(Document layout analysis data)

=-=-=-=-=

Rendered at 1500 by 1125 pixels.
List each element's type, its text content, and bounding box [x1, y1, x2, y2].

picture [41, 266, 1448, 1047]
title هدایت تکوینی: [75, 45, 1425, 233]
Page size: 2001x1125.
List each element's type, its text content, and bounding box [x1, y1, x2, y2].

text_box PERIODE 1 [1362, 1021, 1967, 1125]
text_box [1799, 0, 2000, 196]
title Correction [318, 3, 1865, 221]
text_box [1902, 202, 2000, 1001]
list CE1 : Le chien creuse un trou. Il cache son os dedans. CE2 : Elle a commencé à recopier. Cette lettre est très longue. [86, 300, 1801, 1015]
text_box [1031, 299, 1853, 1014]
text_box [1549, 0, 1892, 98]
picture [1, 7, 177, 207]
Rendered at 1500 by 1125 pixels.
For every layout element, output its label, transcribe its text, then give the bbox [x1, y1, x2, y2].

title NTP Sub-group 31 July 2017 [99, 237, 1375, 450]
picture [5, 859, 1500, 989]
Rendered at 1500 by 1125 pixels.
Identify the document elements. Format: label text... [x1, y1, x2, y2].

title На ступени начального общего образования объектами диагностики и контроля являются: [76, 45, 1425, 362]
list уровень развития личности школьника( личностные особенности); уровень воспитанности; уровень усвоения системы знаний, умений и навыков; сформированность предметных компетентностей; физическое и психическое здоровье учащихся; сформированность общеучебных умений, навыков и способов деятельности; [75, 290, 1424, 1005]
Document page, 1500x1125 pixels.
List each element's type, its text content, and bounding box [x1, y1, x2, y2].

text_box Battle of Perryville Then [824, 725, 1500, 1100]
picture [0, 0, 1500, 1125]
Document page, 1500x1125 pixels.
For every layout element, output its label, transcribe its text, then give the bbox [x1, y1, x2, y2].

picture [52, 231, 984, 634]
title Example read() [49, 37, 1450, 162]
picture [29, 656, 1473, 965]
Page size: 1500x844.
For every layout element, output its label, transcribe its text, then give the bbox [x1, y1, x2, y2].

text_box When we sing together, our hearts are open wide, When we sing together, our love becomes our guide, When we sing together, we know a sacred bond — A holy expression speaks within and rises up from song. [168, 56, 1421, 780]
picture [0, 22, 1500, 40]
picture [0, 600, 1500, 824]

=-=-=-=-=

What this task involves -
An answer is complete only when it holds every line above containing the string "size".

Solved exercise -
Page size: 2001x1125.
Page size: 1500x844.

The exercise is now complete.